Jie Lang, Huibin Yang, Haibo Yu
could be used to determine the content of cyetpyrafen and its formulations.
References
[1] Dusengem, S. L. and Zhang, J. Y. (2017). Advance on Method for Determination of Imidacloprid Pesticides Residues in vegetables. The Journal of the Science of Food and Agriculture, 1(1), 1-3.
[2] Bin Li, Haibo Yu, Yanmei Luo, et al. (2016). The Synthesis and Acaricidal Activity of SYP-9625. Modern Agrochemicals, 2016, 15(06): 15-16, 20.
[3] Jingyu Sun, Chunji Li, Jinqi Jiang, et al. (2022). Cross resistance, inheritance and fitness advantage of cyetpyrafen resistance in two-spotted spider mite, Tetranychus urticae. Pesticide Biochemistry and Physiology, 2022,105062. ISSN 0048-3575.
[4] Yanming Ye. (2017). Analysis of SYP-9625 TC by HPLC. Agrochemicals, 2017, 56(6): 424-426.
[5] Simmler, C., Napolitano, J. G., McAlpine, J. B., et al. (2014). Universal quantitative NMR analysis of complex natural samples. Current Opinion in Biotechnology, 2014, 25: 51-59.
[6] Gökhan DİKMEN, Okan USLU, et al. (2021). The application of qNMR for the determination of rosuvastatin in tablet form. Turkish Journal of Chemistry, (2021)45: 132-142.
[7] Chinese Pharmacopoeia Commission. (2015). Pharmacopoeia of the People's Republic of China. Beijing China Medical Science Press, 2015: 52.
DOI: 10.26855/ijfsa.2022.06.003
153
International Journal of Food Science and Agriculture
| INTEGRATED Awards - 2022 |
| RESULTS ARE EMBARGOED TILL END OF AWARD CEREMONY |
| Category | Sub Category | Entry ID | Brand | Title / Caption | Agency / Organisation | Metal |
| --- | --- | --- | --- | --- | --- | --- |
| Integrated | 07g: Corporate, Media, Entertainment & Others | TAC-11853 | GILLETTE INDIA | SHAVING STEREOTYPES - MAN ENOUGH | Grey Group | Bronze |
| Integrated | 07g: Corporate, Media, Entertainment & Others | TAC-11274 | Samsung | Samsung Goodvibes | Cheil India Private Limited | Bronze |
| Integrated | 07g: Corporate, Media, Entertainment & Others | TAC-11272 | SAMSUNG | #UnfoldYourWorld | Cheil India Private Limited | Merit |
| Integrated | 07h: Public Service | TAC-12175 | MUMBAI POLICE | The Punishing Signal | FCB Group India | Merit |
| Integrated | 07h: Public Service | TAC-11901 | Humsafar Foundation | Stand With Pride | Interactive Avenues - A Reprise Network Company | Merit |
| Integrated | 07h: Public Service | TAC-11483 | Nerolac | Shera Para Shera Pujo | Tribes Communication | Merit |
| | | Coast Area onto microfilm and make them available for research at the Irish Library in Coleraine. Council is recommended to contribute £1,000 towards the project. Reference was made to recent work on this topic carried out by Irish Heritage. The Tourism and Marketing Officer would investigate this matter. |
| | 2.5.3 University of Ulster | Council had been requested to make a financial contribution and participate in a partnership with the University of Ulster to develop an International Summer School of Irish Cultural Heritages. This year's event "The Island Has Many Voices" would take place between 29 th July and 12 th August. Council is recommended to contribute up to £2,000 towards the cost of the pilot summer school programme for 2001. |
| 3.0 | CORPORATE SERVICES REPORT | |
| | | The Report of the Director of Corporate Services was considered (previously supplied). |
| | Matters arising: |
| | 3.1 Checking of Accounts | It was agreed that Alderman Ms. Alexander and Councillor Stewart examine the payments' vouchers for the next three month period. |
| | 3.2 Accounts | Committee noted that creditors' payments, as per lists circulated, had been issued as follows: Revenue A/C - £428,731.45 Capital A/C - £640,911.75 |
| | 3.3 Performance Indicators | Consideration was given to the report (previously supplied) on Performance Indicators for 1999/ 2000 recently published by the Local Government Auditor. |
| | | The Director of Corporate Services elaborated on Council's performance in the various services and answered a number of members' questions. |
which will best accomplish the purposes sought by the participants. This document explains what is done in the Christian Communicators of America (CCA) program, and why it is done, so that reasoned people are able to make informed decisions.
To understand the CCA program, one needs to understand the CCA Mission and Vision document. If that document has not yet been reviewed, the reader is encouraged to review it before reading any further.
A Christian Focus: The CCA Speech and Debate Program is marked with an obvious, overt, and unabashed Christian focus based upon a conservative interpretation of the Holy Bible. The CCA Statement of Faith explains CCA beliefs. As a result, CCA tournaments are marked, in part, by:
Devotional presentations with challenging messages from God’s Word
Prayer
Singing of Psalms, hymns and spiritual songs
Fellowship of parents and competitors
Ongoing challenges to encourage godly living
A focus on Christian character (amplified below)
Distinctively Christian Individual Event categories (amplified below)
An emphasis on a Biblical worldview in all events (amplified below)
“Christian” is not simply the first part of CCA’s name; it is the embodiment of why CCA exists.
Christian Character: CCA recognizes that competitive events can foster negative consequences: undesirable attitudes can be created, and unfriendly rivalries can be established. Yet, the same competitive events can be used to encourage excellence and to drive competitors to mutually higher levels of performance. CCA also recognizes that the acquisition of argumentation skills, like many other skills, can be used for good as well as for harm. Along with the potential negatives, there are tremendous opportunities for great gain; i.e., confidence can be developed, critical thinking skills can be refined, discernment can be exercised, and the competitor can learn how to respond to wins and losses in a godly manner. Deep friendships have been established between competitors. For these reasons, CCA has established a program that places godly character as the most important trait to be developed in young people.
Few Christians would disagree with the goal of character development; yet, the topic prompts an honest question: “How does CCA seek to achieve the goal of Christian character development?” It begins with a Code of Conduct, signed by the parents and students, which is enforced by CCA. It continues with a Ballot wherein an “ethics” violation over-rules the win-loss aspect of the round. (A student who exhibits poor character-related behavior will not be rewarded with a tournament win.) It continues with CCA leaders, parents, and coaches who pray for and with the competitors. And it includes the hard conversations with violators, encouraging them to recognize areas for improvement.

○ ○ ○

_EXERCISE REQUIREMENTS_
Your response should contain each line of the listing in which the word "Food" occurs.

_EXERCISE OUTPUT_
[1] Dusengem, S. L. and Zhang, J. Y. (2017). Advance on Method for Determination of Imidacloprid Pesticides Residues in vegetables. The Journal of the Science of Food and Agriculture, 1(1), 1-3.
International Journal of Food Science and Agriculture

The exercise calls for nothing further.